The old unicorn sighed heavily. “Magi transmortis is when far too much magic is passed from mother to foal. Instead of a trickle of magic being transferred, it is a flood. This disorder happens without warning and strikes so suddenly both the mare and foal die in seconds.”

Tears began to streak the unicorn’s withered face. “I could not save your mother. But I saved you when I cut you out of her womb before your body could succumb to the torrent of magic.”

Clover gaped at Starswirl the Bearded. She wanted to call him a liar, to say that he was nothing but an old crazy pony who had stayed out too long in the cold. But she couldn’t; the pain in his eyes was all too real. Deep down in her heart, Clover knew that he was telling the truth.

Before she knew it, King Sol had wrapped Clover in a gentle hug. She did not know when she started to cry, but she couldn’t seem to stop.

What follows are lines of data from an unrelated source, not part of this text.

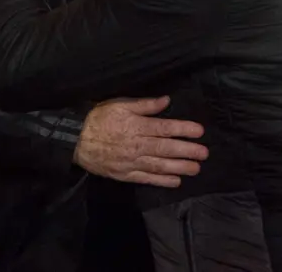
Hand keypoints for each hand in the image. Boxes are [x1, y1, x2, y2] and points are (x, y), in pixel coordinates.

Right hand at [74, 96, 208, 187]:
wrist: (76, 140)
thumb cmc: (100, 118)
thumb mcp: (120, 104)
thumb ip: (145, 104)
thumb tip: (166, 100)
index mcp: (136, 125)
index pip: (165, 128)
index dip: (183, 129)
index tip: (199, 131)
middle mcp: (137, 145)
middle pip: (166, 148)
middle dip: (187, 150)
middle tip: (204, 153)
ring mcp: (132, 162)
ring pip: (159, 165)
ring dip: (179, 167)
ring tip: (196, 168)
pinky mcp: (126, 175)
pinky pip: (147, 179)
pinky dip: (162, 181)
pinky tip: (176, 181)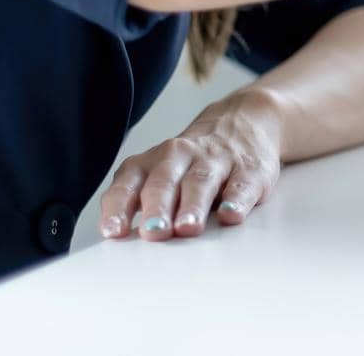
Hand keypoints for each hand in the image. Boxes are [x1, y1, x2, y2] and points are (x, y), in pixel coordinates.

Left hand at [99, 87, 285, 240]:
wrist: (243, 122)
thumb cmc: (193, 161)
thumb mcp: (161, 173)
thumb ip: (141, 203)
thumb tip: (125, 241)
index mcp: (151, 162)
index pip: (128, 183)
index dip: (119, 207)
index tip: (114, 231)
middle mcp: (180, 157)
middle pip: (164, 182)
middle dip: (157, 209)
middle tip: (153, 232)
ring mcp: (215, 161)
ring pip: (200, 182)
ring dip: (192, 205)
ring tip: (187, 228)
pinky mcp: (249, 169)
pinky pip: (241, 184)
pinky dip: (236, 200)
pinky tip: (231, 215)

“Why did you send her to the palace? Why didn’t you raise her?” asked the king.

Starswirl wiped away his tears. “Can you imagine the stigma she would have faced growing up as my daughter? The offspring of a rebel and unicorn supremacist? No, my shame would have followed her everywhere she went.”

The two ponies looked down at the floor in silence, unsure of what to say as Clover continued to sob silently on the king’s shoulder.

“You don’t have to stay here, you know,” Sol said at last.

The wizard blinked. “What do you mean?”

Sol pressed on. “What if we all went back to the palace together? You would pledge your allegiance to Equestria and encourage your more . . . devoted followers to do the same. We could use talented unicorns to help build this young nation.”

Clover looked up at the king in utter surprise. “You’d do that for him?”

Sol nodded. “I would. And besides, maybe he can teach you in ways I cannot.”

The old unicorn was just as surprised by this gesture as his daughter was. “Why are you doing this? After all I’ve done to try and dissolve Equestria?”

Sol shook his head. “That’s water under the bridge. Your movement was mostly nonviolent, and I know you did all you could to prevent the blood-shed that did occur.”

The former rebel nodded. “I accept your offer only if my daughter wants me to go with her.”

All eyes turned to the talented page who walked up to her father and embraced him. “Of course I do.”